Carbon credits are purchased by businesses worldwide to offset carbon dioxide emissions by funding initiatives that promise to remove carbon dioxide from the atmosphere or avoid pollution that would have otherwise occurred. However, suggestions that their benefits are overstated have recently put them in the spotlight.

According to the complaint, Delta is a major customer that has purchased credits from various projects, including wind and solar farms in India and a wetland in Indonesia.


When asked for comment, the airline remained silent.

Mayanna Berrin, a resident of Glendale, California, has filed a lawsuit claiming to represent all Californians who have flown on Delta since March 2020. It claims that any gains from the offsets will be short-lived and would have occurred anyway. A carbon credit is only legitimate if it results in a positive outcome that would not have occurred without the credit.

Three years ago, Delta stated it would become carbon neutral, producing no more greenhouse gas emissions than it removed from the atmosphere. It may also need financial outlay to ensure its absorption in another setting.

According to Berrin, this allowed the company to increase its share of the market and its prices. Berrin, a writer for Nickelodeon, told The Associated Press that individuals her age, just on the cusp of their thirties, are particularly vulnerable to climate concerns.


A class action complaint was filed against Delta Air Lines on Tuesday, claiming the company falsely advertised itself as the “first carbon-neutral airline” in the world.

“I felt comfortable paying more because I was neutralising when I needed to travel for work or to see my family,” she explained. She claimed she was frustrated and sad that she had second thoughts regarding Delta’s adjustments.

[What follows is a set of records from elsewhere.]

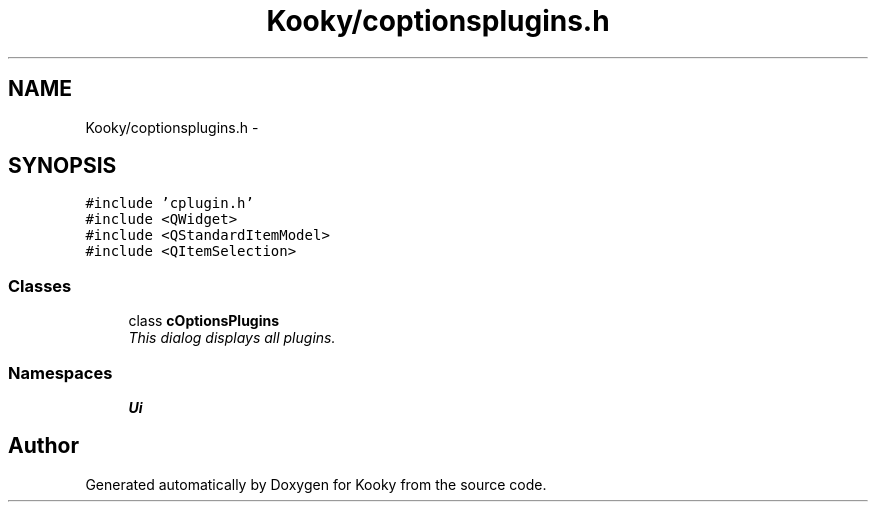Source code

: .TH "Kooky/coptionsplugins.h" 3 "Thu Feb 11 2016" "Kooky" \" -*- nroff -*-
.ad l
.nh
.SH NAME
Kooky/coptionsplugins.h \- 
.SH SYNOPSIS
.br
.PP
\fC#include 'cplugin\&.h'\fP
.br
\fC#include <QWidget>\fP
.br
\fC#include <QStandardItemModel>\fP
.br
\fC#include <QItemSelection>\fP
.br

.SS "Classes"

.in +1c
.ti -1c
.RI "class \fBcOptionsPlugins\fP"
.br
.RI "\fIThis dialog displays all plugins\&. \fP"
.in -1c
.SS "Namespaces"

.in +1c
.ti -1c
.RI " \fBUi\fP"
.br
.in -1c
.SH "Author"
.PP 
Generated automatically by Doxygen for Kooky from the source code\&.
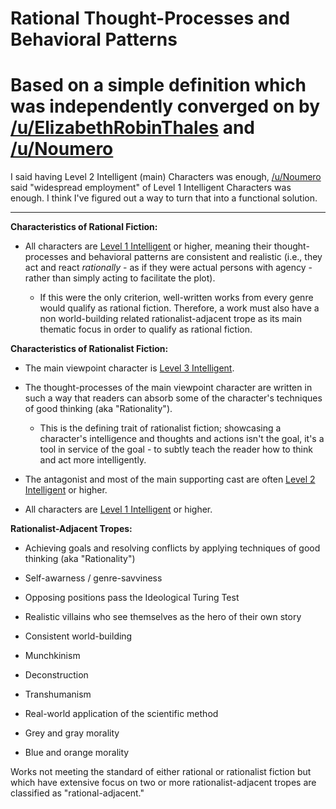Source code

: :PROPERTIES:
:Author: ElizabethRobinThales
:Score: 4
:DateUnix: 1531986578.0
:DateShort: 2018-Jul-19
:END:

* Rational Thought-Processes and Behavioral Patterns
  :PROPERTIES:
  :CUSTOM_ID: rational-thought-processes-and-behavioral-patterns
  :END:
* Based on a simple definition which was independently converged on by [[/u/ElizabethRobinThales]] and [[/u/Noumero]]
  :PROPERTIES:
  :CUSTOM_ID: based-on-a-simple-definition-which-was-independently-converged-on-by-uelizabethrobinthales-and-unoumero
  :END:
I said having Level 2 Intelligent (main) Characters was enough, [[/u/Noumero]] said "widespread employment" of Level 1 Intelligent Characters was enough. I think I've figured out a way to turn that into a functional solution.

--------------

*Characteristics of Rational Fiction:*

- All characters are [[http://yudkowsky.tumblr.com/writing/level1intelligent][Level 1 Intelligent]] or higher, meaning their thought-processes and behavioral patterns are consistent and realistic (i.e., they act and react /rationally/ - as if they were actual persons with agency - rather than simply acting to facilitate the plot).

  - If this were the only criterion, well-written works from every genre would qualify as rational fiction. Therefore, a work must also have a non world-building related rationalist-adjacent trope as its main thematic focus in order to qualify as rational fiction.

*Characteristics of Rationalist Fiction:*

- The main viewpoint character is [[http://yudkowsky.tumblr.com/writing/level3intelligent][Level 3 Intelligent]].

- The thought-processes of the main viewpoint character are written in such a way that readers can absorb some of the character's techniques of good thinking (aka "Rationality").

  - This is the defining trait of rationalist fiction; showcasing a character's intelligence and thoughts and actions isn't the goal, it's a tool in service of the goal - to subtly teach the reader how to think and act more intelligently.

- The antagonist and most of the main supporting cast are often [[http://yudkowsky.tumblr.com/writing/level2intelligent][Level 2 Intelligent]] or higher.

- All characters are [[http://yudkowsky.tumblr.com/writing/level1intelligent][Level 1 Intelligent]] or higher.

*Rationalist-Adjacent Tropes:*

- Achieving goals and resolving conflicts by applying techniques of good thinking (aka "Rationality")

- Self-awarness / genre-savviness

- Opposing positions pass the Ideological Turing Test

- Realistic villains who see themselves as the hero of their own story

- Consistent world-building

- Munchkinism

- Deconstruction

- Transhumanism

- Real-world application of the scientific method

- Grey and gray morality

- Blue and orange morality

Works not meeting the standard of either rational or rationalist fiction but which have extensive focus on two or more rationalist-adjacent tropes are classified as "rational-adjacent."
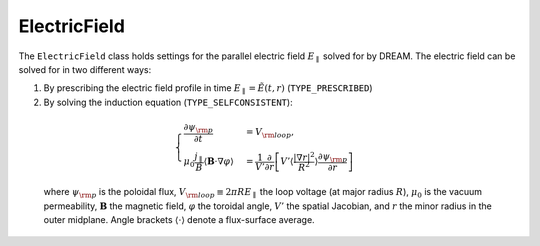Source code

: .. _ds-eqsys-E_field:

ElectricField
=============
The ``ElectricField`` class holds settings for the parallel electric field
:math:`E_\parallel` solved for by DREAM. The electric field can be solved for
in two different ways:

(1) By prescribing the electric field profile in time :math:`E_\parallel = \tilde{E}(t,r)` (``TYPE_PRESCRIBED``)
(2) By solving the induction equation (``TYPE_SELFCONSISTENT``):

   .. math::

       \begin{cases}
           \frac{\partial\psi_{\rm p}}{\partial t} &= V_{\rm loop},\\
           \mu_0\frac{j_\parallel}{B}\left\langle \boldsymbol{B}\cdot\nabla\varphi \right\rangle &=
           \frac{1}{V'}\frac{\partial}{\partial r}\left[
               V'\left\langle \frac{\left|\nabla r\right|^2}{R^2} \right\rangle
               \frac{\partial\psi_{\rm p}}{\partial r}
           \right]
       \end{cases}

   where :math:`\psi_{\rm p}` is the poloidal flux, :math:`V_{\rm loop}\equiv 2\pi RE_\parallel`
   the loop voltage (at major radius :math:`R`), :math:`\mu_0` is the vacuum permeability,
   :math:`\boldsymbol{B}` the magnetic field, :math:`\varphi` the toroidal angle, :math:`V'` the
   spatial Jacobian, and :math:`r` the minor radius in the outer midplane. Angle brackets
   :math:`\langle\cdot\rangle` denote a flux-surface average.
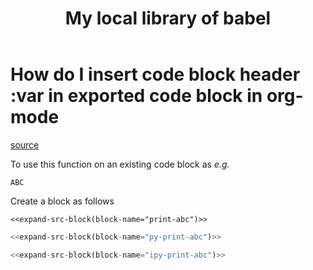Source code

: #+title: My local library of babel

* How do I insert code block header :var in exported code block in org-mode
[[https://emacs.stackexchange.com/questions/27610/how-do-i-insert-code-block-header-var-in-exported-code-block-in-org-mode][source]]

#+NAME: expand-src-block
#+BEGIN_SRC elisp :var block-name="" datum="" info="" lang="" body="" :exports none :eval
(save-excursion
  (org-babel-goto-named-src-block block-name)
  (setq datum (org-element-at-point))
  t)
(setq info (org-babel-get-src-block-info nil datum))
(setq lang (nth 0 info))
(setq body (org-babel-expand-src-block nil info))
(format "%s" body)
#+END_SRC

To use this function on an existing code block as /e.g./
#+name: print-abc
#+BEGIN_SRC shell :var data="ABC" :exports none
echo -n $data
#+END_SRC

#+RESULTS: print-abc
: ABC

Create a block as follows
#+BEGIN_SRC shell :noweb yes :exports code
<<expand-src-block(block-name="print-abc")>>
#+END_SRC

#+name: py-print-abc
#+BEGIN_SRC python :var data="ABC" :exports none
print(data)
#+END_SRC


#+BEGIN_SRC python :noweb yes :exports code
<<expand-src-block(block-name="py-print-abc")>>
#+END_SRC


#+name: ipy-print-abc
#+BEGIN_SRC ipython :var data=my_bots :exports none
print(data)
#+END_SRC

#+BEGIN_SRC python :noweb yes :exports code
<<expand-src-block(block-name="ipy-print-abc")>>
#+END_SRC
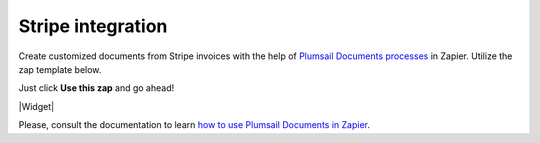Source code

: .. title:: Generate customized documents from Stripe with Plumsail Documents integration for Zapier

.. meta::
   :description: Create personalized receipts, invoices and other documents from Stripe with Plumsail Documents	integration for Zapier


Stripe integration
==================

Create customized documents from Stripe invoices with the help of `Plumsail Documents processes <../../index.html>`_ in Zapier. Utilize the zap template below. 

Just click **Use this zap** and go ahead!

|Widget|

.. |Widget| raw:: html

    <script type="text/javascript" src="https://zapier.com/apps/embed/widget.js?guided_zaps=134389"></script>

Please, consult the documentation to learn `how to use Plumsail Documents in Zapier <../../../../getting-started/use-from-zapier.html>`_.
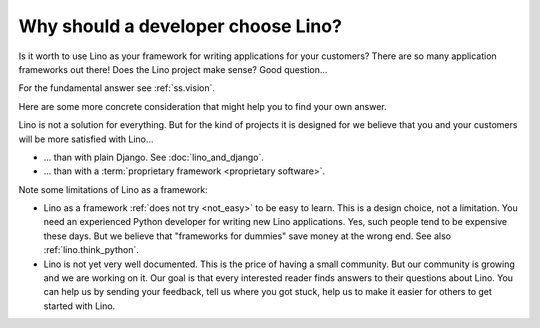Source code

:.. _lino.dev.why:

====================================
Why should a developer choose Lino?
====================================

Is it worth to use Lino as your framework for writing applications for your
customers? There are so many application frameworks out there! Does the Lino
project make sense? Good question...

For the fundamental answer see :ref:`ss.vision`.

Here are some more concrete consideration that might help you to find your own
answer.

Lino is not a solution for everything. But for the kind of projects it is
designed for we believe that you and your customers will be more satisfied with
Lino...

- ... than with plain Django. See :doc:`lino_and_django`.

- ... than with a :term:`proprietary framework <proprietary software>`.

Note some limitations of Lino as a framework:

- Lino as a framework :ref:`does not try <not_easy>` to be easy to
  learn. This is a design choice, not a limitation.  You need an
  experienced Python developer for writing new Lino applications.
  Yes, such people tend to be expensive these days.
  But we believe that "frameworks for dummies" save money at the wrong
  end.  See also :ref:`lino.think_python`.

- Lino is not yet very well documented. This is the price of having a small
  community.
  But our community is growing and we are working on it.
  Our goal is that every interested reader finds answers to their
  questions about Lino.  You can help us by sending your feedback,
  tell us where you got stuck, help us to make it easier for others to
  get started with Lino.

“They can’t just claim neutrality if that’s not factually accurate,” she argued. “Lawsuits are scary, and there are probably a lot of people who share my frustrations but don’t realise they have rights or can make a difference if they speak up.” According to her lawyer, Jonathan Haderlein, it is one of only a handful of “greenwashing” claims in the United States based on consumer protection law and the first of its kind against a major American airline.

2:23-cv-04150 is the official case number.

The International Energy Agency estimates that by 2021, aviation will have contributed over 2% of global CO2 emissions.

According to FlightRadar24, which monitors GPS data beamed to satellites and receivers, Delta, headquartered in Atlanta, Georgia, has 672 flights in the air worldwide as of Tuesday morning.